Engineers Without Borders works to help Tanzanian school


Rohan Escobar (left), senior electrical engineering major, hands an NIU bag to Jacqueline Frank (center) of Nyegina Secondary School. Dr. Andrew Otieno (right) challenged the students to find out where Belize was and awarded them with prizes. 

By Ross Hettel

A high school in Tanzania has student organization Engineers Without Borders to thank for its donation of free time and technical knowledge to improving the 600-person school.

Two years into the five-year commitment of working with the school, the engineers have already helped design and build solar lighting.

With plans to return over winter break, their next task is improving the energy efficiency by building wood stoves and solar water heaters.
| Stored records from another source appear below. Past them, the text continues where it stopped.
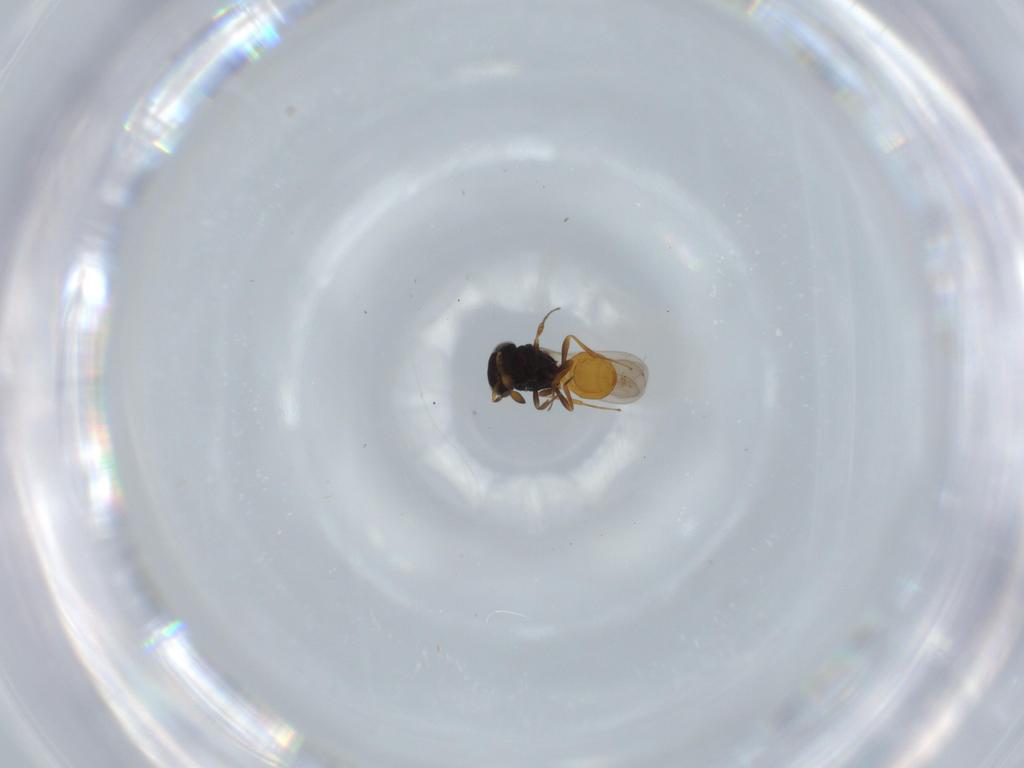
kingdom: Animalia
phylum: Arthropoda
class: Insecta
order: Hymenoptera
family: Scelionidae
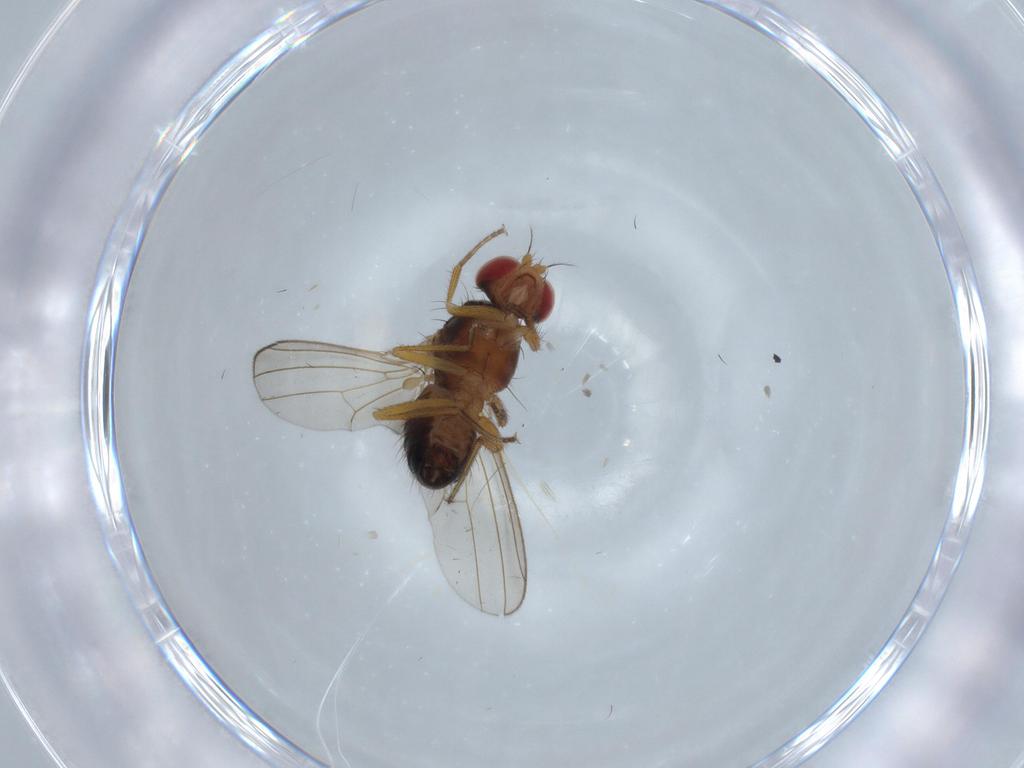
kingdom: Animalia
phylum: Arthropoda
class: Insecta
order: Diptera
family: Drosophilidae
Project leader Joshua Ott said the wood stoves will decrease their energy usage because they retain more heat. Solar water heaters save energy as well by decreasing the amount of energy needed to boil water, Ott said. Cooking is one of the main uses of electricity, which is expensive

in Tanzania.

Even over improvements made to the school, sustainability is the main focus, said group president Alan Hurt.

To help achieve this, Engineers Without Borders only uses materials bought in Tanzania. This generates income for the local economy and provides work for inhabitants, Hurt said.

The school’s residents also learn the concept behind the projects as well as help build them.

The goal is for the school to be self-sufficient after five years, said group adviser Andrew Otieno. Engineers Without Borders set goals for the project and after five years, the school is on its own, he said.

Students who would like to help with the project can visit the Engineers Without Borders website.

Engineers Without Borders accepts any student looking to join regardless of their major, Andrew Otieno said.